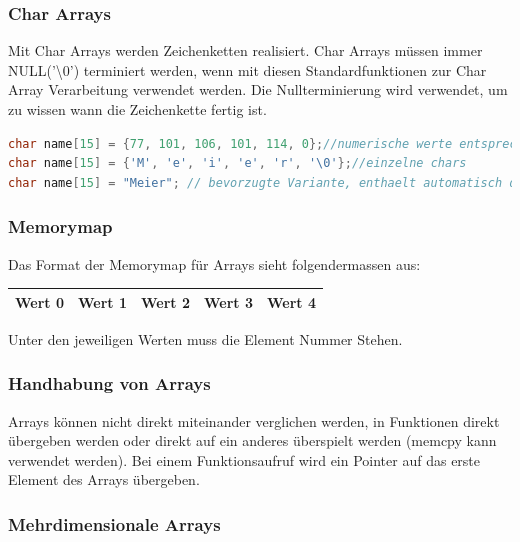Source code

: \subsubsection{Char Arrays}

Mit Char Arrays werden Zeichenketten realisiert. Char Arrays müssen immer NULL('\textbackslash 0') terminiert werden, wenn mit diesen Standardfunktionen zur Char Array Verarbeitung verwendet werden. Die Nullterminierung wird verwendet, um zu wissen wann die Zeichenkette fertig ist.

\begin{lstlisting}[language = c]
char name[15] = {77, 101, 106, 101, 114, 0};//numerische werte entsprechen der Ascii definition
char name[15] = {'M', 'e', 'i', 'e', 'r', '\0'};//einzelne chars
char name[15] = "Meier"; // bevorzugte Variante, enthaelt automatisch das Nullzeichen!
\end{lstlisting}

\subsubsection{Memorymap}

Das Format der Memorymap für Arrays sieht folgendermassen aus:\newline

\begin{tabular}{|c|c|c|c|c|}
\hline
Wert 0&Wert 1& Wert 2& Wert 3&Wert 4\\ \hline
\end{tabular}

Unter den jeweiligen Werten muss die Element Nummer Stehen.

\subsubsection{Handhabung von Arrays}

Arrays können nicht direkt miteinander verglichen werden, in Funktionen direkt übergeben werden oder direkt auf ein anderes überspielt werden (memcpy kann verwendet werden).\newline
Bei einem Funktionsaufruf wird ein Pointer auf das erste Element des Arrays übergeben.

\subsubsection{Mehrdimensionale Arrays}

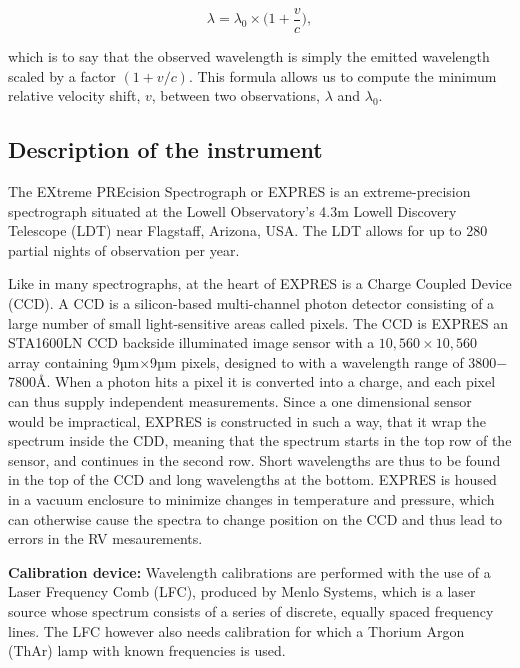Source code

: \begin{equation}
    \label{eq:our_doppler}
    \lambda = \lambda_0 \times \Big(1 + \frac{v}{c} \Big),
\end{equation}

which is to say that the observed wavelength is simply the emitted wavelength scaled by a factor $(1 + v/c)$. This formula allows us to compute the minimum relative velocity shift, $v$, between two observations, $\lambda$ and $\lambda_0$.


\subsection{Description of the instrument}
The EXtreme PREcision Spectrograph or EXPRES is an extreme-precision spectrograph situated at the Lowell Observatory's 4.3m Lowell Discovery Telescope (LDT) near Flagstaff, Arizona, USA. The LDT allows for up to 280 partial nights of observation per year.

Like in many spectrographs, at the heart of EXPRES is a Charge Coupled Device (CCD). A CCD is a silicon-based multi-channel photon detector consisting of a large number of small light-sensitive areas called pixels. The CCD is EXPRES an STA1600LN CCD backside illuminated image sensor with a $10,560 \times 10,560$ array containing 9µm$\times$9µm pixels, designed to with a wavelength range of 3800$-$7800Å. When a photon hits a pixel it is converted into a charge, and each pixel can thus supply independent measurements. Since a one dimensional sensor would be impractical, EXPRES is constructed in such a way, that it wrap the spectrum inside the CDD, meaning that the spectrum starts in the top row of the sensor, and continues in the second row. Short wavelengths are thus to be found in the top of the CCD and long wavelengths at the bottom.
EXPRES is housed in a vacuum enclosure to minimize changes in temperature and pressure, which can otherwise cause the spectra to change position on the CCD and thus lead to errors in the RV mesaurements. 

\bigbreak
\noindent\textbf{Calibration device:}
Wavelength calibrations are performed with the use of a Laser Frequency Comb 
(LFC), produced by Menlo Systems, which is a laser source whose spectrum consists of a series of discrete, equally spaced frequency lines. The LFC however also needs calibration for which a Thorium Argon (ThAr) lamp with known frequencies is used.

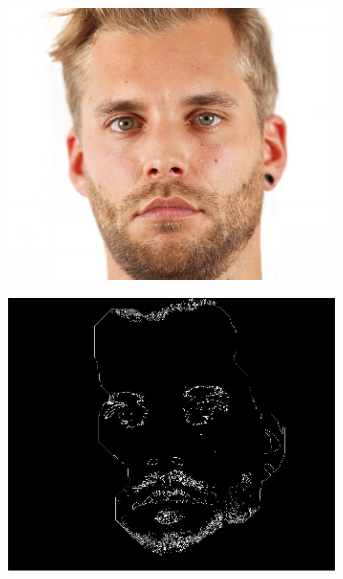 \begin{figure}[H]
\centering

\begin{subfigure}{.25\textwidth}
  \centering
  \includegraphics[width=0.95\textwidth]{img/fd3/fail4_input.jpg}
  \caption{}
\end{subfigure}%
\begin{subfigure}{.25\textwidth}
  \centering
  \includegraphics[width=0.95\textwidth]{img/fd3/fail4_faceBorder.png}
  \caption{}
\end{subfigure}%
\begin{subfigure}{.25\textwidth}
  \centering

\end{subfigure}
\end{figure}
▬▬▬
(Problem description)
Look above for the line holding "Mit Char Arrays" and the line holding "Arrays können nicht", then output exactly those two lines and every line between them, nothing more.

(Solution for this exercise)
Mit Char Arrays werden Zeichenketten realisiert. Char Arrays müssen immer NULL('\textbackslash 0') terminiert werden, wenn mit diesen Standardfunktionen zur Char Array Verarbeitung verwendet werden. Die Nullterminierung wird verwendet, um zu wissen wann die Zeichenkette fertig ist.

\begin{lstlisting}[language = c]
char name[15] = {77, 101, 106, 101, 114, 0};//numerische werte entsprechen der Ascii definition
char name[15] = {'M', 'e', 'i', 'e', 'r', '\0'};//einzelne chars
char name[15] = "Meier"; // bevorzugte Variante, enthaelt automatisch das Nullzeichen!
\end{lstlisting}

\subsubsection{Memorymap}

Das Format der Memorymap für Arrays sieht folgendermassen aus:\newline

\begin{tabular}{|c|c|c|c|c|}
\hline
Wert 0&Wert 1& Wert 2& Wert 3&Wert 4\\ \hline
\end{tabular}

Unter den jeweiligen Werten muss die Element Nummer Stehen.

\subsubsection{Handhabung von Arrays}

Arrays können nicht direkt miteinander verglichen werden, in Funktionen direkt übergeben werden oder direkt auf ein anderes überspielt werden (memcpy kann verwendet werden).\newline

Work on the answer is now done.